In fact, she was studying to become an Anglican minister when her path veered to politics a few years ago.
This would be little more than a footnote on her bio were it not for the nastiness going on in the U.S. election campaign, where religion is being wielded like a broken beer bottle in a bar fight.
Somehow, a debate over evolution versus creationism has been framed as a dispute between science and Christianity, as though the two are antithetical and you have to pick one or the other, Crips or Bloods.
This comes as a surprise to those who grew up with both Darwin and the Bible on the bookshelf, whose churches had a lot to say about loving your neighbour but not a lot about carbon-dating.
This month, Angus Reid released an online poll showing 51 per cent of Americans - but just 22 per cent of Canadians - believe God created human beings in their present form within the past 10,000 years.
The fuss associated with this kind of thinking has Bill Nye, television's Science Guy, so alarmed that last month he issued a YouTube plea to those who would block the teaching of evolutionary theory in schools: "If you want to deny evolution and live in your world, in your world that's completely inconsistent with everything we observe in the universe, that's fine, but don't make your kids do it, because we need them. We need scientifically literate voters and taxpayers for the future."
This, in turn, all but got Nye burned at the stake as a heretic by Americans who equate creationism with Christianity.
That's the sort of thing the left warned about before Stephen Harper came to power, the idea that the Albertaliban would turn Canada into a conservative theocracy with its roots in William Aberhart's Calgary Prophetic Bible Institute - which begat Alberta premier Ernest Manning, whose son Preston begat the Reform Party, which begat Stockwell Day's Canadian Alliance, which begat Harper's Conservatives.
"How scary?" asked a Maclean's magazine cover in 2000 when Stockwell Day, portrayed as the Christian candidate by supporters and detractors alike, ran for prime minister, the fear being that he would inflict his fundamentalist beliefs on the nation.
But it's not as though other Canadian leaders' actions haven't been interwoven with personal conviction.
Pierre Trudeau's Jesuit education shaped his belief in the individual, leading to his Charter of Rights, his declaration that the state has no place in the bedrooms of the nation, and his suspicion of Quebec nationalists. Canada's medicare system was born when Baptist minister Tommy Douglas, an adherent of the social gospel, was premier of
Saskatchewan.
Indeed, that social gospel movement is what gave birth to the New Democratic Party and its predecessor, the Co-operative Commonwealth Federation. The CCF's first leader was Methodist minister J.S. Woodsworth, who believed in a Kingdom of God, here and now.
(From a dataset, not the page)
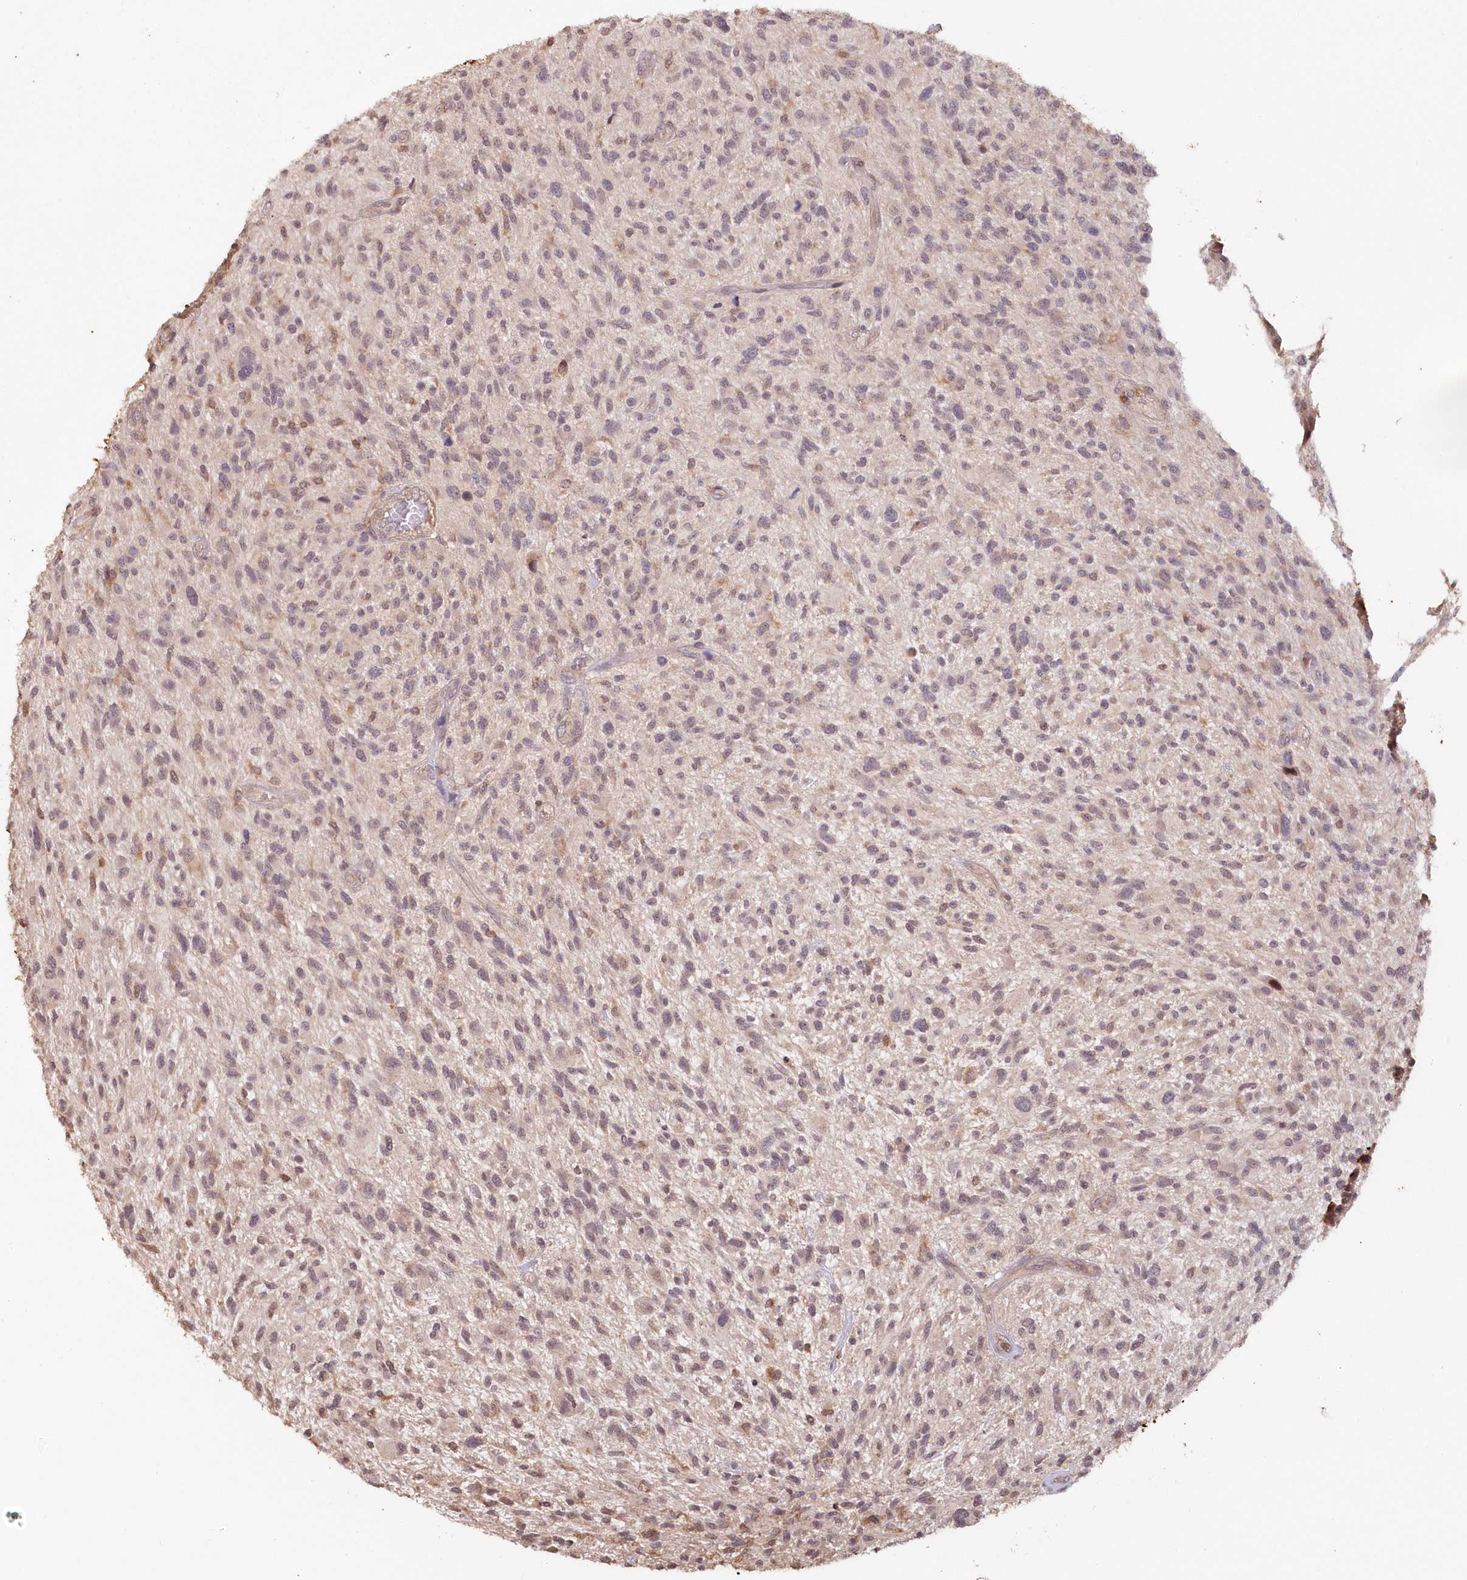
{"staining": {"intensity": "weak", "quantity": "25%-75%", "location": "cytoplasmic/membranous"}, "tissue": "glioma", "cell_type": "Tumor cells", "image_type": "cancer", "snomed": [{"axis": "morphology", "description": "Glioma, malignant, High grade"}, {"axis": "topography", "description": "Brain"}], "caption": "Protein staining by IHC reveals weak cytoplasmic/membranous expression in approximately 25%-75% of tumor cells in malignant glioma (high-grade). The protein of interest is shown in brown color, while the nuclei are stained blue.", "gene": "SNED1", "patient": {"sex": "male", "age": 47}}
The thread continued through Jack Layton, who was active in the United Church.
Canada's prime ministers have almost all been devout Christians.
Nine, including Liberals Paul Martin and Jean Chrtien and Progressive Conservatives Brian Mulroney and
Joe Clark, have been Roman Catholics.
In fact, with the exception of Anglican-raised Kim Campbell, to whom Mulroney ceded the helm of the Tory Titanic just before it sank, Harper is the first Protestant PM since Lester Pearson in 1968.
Prior to Pearson was John Diefenbaker, a Baptist who married the pastor's daughter.
The point? Not sure, other than to acknowledge the obvious: Politicians are guided by their convictions, but belief comes in a rainbow of flavours, and there are a lot of believers who don't like Christianity being stuffed in a political pigeonhole any more than Muslims like being labelled bomb-happy extremists.
God doesn't hold a membership in any party.